How Dolly Parton Led Me Back to Judaism

The Christian country music star often speaks of having a personal relationship with God. What if I could, too?

Trigger warning: addiction and mentions of sexual violence

I first encountered Dolly Parton’s songs over the radio when I was in drug rehab at 14. Rehab was also where I first heard that corny-yet-moving “footprints” story about the Lord carrying us when we can’t walk on our own. At the AA meetings, I encountered the notion of “let go and let God,” the concept of giving up our power to an unseen higher one.

I had grown up in a religious household but rather isolated from a larger Jewish community, so my connection to Jewish practice, outside my family, often felt lonely and confusing. A spiritual person by nature, I didn’t know where to put those devotional inclinations. We did attend synagogue each week, but we were by far the youngest family there, so there were no other kids in attendance besides my brother. He and I didn’t go to Jewish day schools or summer camps, and I didn’t have any observant Jewish friends. Without a community, it was hard for me to feel like I knew God at all.

By 14, I’d already lost so much to sexual violence that I couldn’t shake the idea that the higher power they spoke of in AA wasn’t my God — my Jewish God of order and vengeance and don’t-fuck-this-up-you-absolute-schmuck. Still, it must feel so good to hand it all over, and I wished I could. After all, Deuteronomy, in the Torah, tells us, “There you saw how the Lord your God carried you, as a father carries his son, all the way you went until you reached this place.”

When I first began writing my memoir, it was in part to tell my story of trauma and recovery — and in part to try and understand why Dolly Parton has been my beacon since I was a young and troubled teenager in Los Angeles. But as I wrote into the book, something surprising happened. I felt, very unexpectedly, that Dolly — who is devoutly Christian — was leading me back to my Jewishness.

I am nothing if not Jewish, and I carry that collective trauma, anxiety and world view with me every day, yet I have bristled so hard at praying to that vengeful Old Testament God, and at thanking an unseen being for what I have been given and what I have earned. I envy people their faith, though, and always have. “I think people try too hard,” Dolly told Jad Abumrad in the “Dolly Parton’s America” podcast in 2019. “I talk to God like he’s my best friend.”

Dolly grew up in the Church of God, an evangelical, fire-and-brimstone kind of rural Tennessee congregation where her maternal grandfather was the preacher. Her non-believing father would wait in the car until services were over. What Dolly loved about church was, no surprise, the music. “The preacher would say, ‘Does anybody have any special songs?’” recalls Dolly in Alanna Nash’s 1978 biography of the singer. “’Course everybody did, so we took turns. People’d bring tambourines, guitars, banjos, fiddles. And we would sing.” Since leaving the congregation of her youth, Dolly hasn’t regularly attended any organized church, but she’s had a chapel built on her property in Tennessee. She has a very personal relationship with God, she often says — an open dialogue. What if I could, too?
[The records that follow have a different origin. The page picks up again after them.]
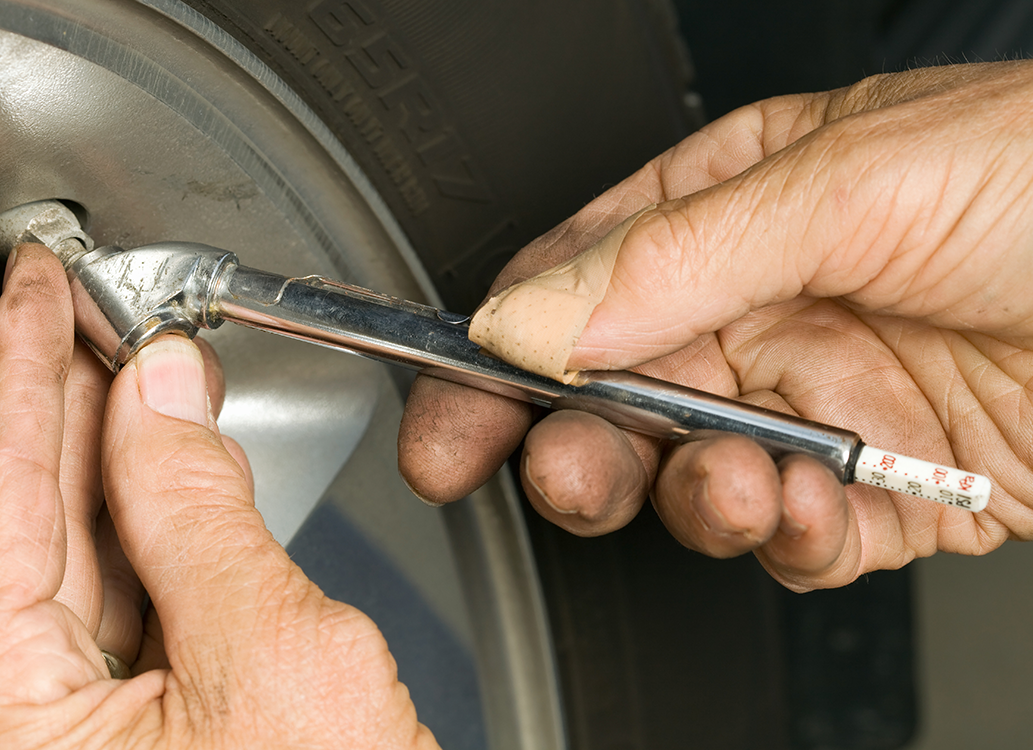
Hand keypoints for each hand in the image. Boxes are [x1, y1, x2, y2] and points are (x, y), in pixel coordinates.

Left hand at [0, 245, 436, 748]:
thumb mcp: (278, 662)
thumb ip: (205, 516)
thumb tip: (168, 395)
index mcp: (0, 719)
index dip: (20, 366)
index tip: (34, 287)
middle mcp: (6, 732)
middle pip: (20, 518)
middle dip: (62, 398)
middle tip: (92, 308)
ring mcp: (66, 740)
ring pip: (74, 559)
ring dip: (112, 457)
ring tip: (138, 369)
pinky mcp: (131, 743)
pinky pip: (124, 610)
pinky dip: (156, 530)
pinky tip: (178, 478)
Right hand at [399, 61, 1032, 590]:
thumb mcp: (852, 181)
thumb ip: (677, 256)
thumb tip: (533, 314)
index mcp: (735, 208)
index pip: (577, 281)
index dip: (502, 348)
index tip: (453, 404)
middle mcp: (767, 307)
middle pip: (616, 396)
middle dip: (572, 445)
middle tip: (559, 470)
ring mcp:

Dolly has recorded many religious songs, including “The Seeker” and “Raven Dove,” which are among my favorites. I can’t listen through either without tearing up, and I sometimes have to replay them several times to get a song out of my system. I for sure don’t believe in this “Raven Dove” God who turns weapons to ploughshares and hate to love (because, like, do it already! What’s the hold up?). But these songs move me nonetheless because of the absolute joy Dolly finds in her God. These songs get at what her religious philosophy really is: the dailiness of her conversations with him (she assumes always that God is a father figure), the admitted imperfection of her decisions and behaviors, the love.
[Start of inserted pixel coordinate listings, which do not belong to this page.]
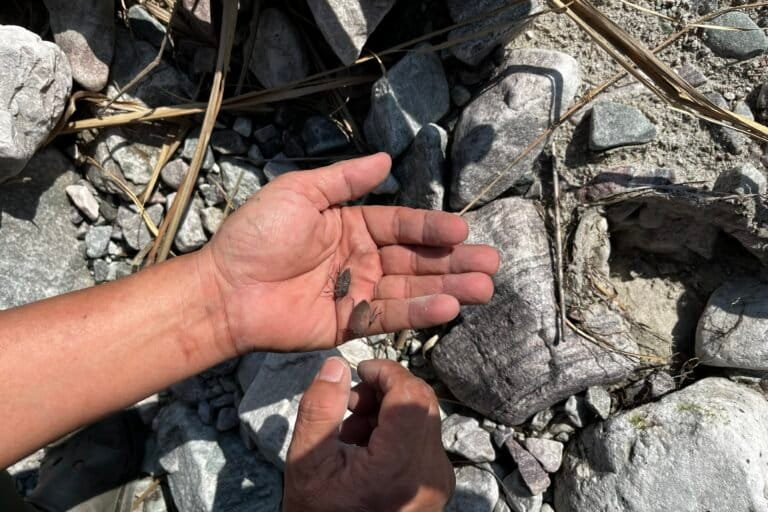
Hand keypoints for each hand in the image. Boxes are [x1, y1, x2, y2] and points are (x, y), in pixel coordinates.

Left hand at [201, 153, 498, 352]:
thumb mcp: (299, 193)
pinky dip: (419, 312)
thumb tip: (386, 158)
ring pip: (411, 288)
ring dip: (448, 288)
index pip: (401, 225)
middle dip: (453, 261)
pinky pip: (390, 316)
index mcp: (351, 225)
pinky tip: (448, 307)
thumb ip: (344, 179)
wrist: (226, 287)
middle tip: (491, 264)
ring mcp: (358, 292)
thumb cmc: (258, 235)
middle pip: (415, 259)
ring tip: (484, 288)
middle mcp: (362, 258)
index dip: (430, 229)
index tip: (462, 230)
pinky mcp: (350, 324)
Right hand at [283, 358, 454, 511]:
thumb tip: (337, 366)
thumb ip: (320, 409)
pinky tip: (367, 449)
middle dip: (384, 391)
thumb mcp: (307, 464)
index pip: (411, 394)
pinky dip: (397, 431)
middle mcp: (429, 474)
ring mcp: (437, 481)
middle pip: (420, 403)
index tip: (360, 371)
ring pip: (423, 419)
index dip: (386, 372)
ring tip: (351, 432)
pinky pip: (424, 440)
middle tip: (349, 404)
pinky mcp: (436, 485)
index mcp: (399, 467)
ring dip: (388, 411)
Dolly occasionally speaks of a fear of God, but it is the love of God, and her unwillingness to make her belief system anything other than particular to herself, that defines her Christianity. Certainly, with her extensive charitable endeavors, Dolly adheres to the compassionate side of the Christian faith, but she is patently unwilling to adhere to its more hardline tendencies. “I hate those Christians that are so judgmental,” she told Abumrad on his podcast, referring specifically to so-called Christians being judgmental about gender and sexuality — she could just as easily be talking about critiques of the widely and freely expressive person that is Dolly herself.

Dolly recently wrote, “People look for whatever that meaning of life is, whether you call it science or whether you call it ‘higher power,’ or whether it’s just seeking that better part of you.” I guess I still don’t know what to call it. But sitting alongside Dolly’s faith for so long has helped me to find meaning in my Jewishness again.

I finished working on the book the morning before the first night of Hanukkah 2021. I dug out our menorah and candles, left over from the years when I couldn’t get myself to light them, and I lit them that evening with my daughters. I recited the prayer I remember perfectly from my childhood. I’m not sure to whom or to what I was praying, but I felt connected to all the other people, in their own homes, tossing up the same gratitude, shining the same light of faith and hope and survival.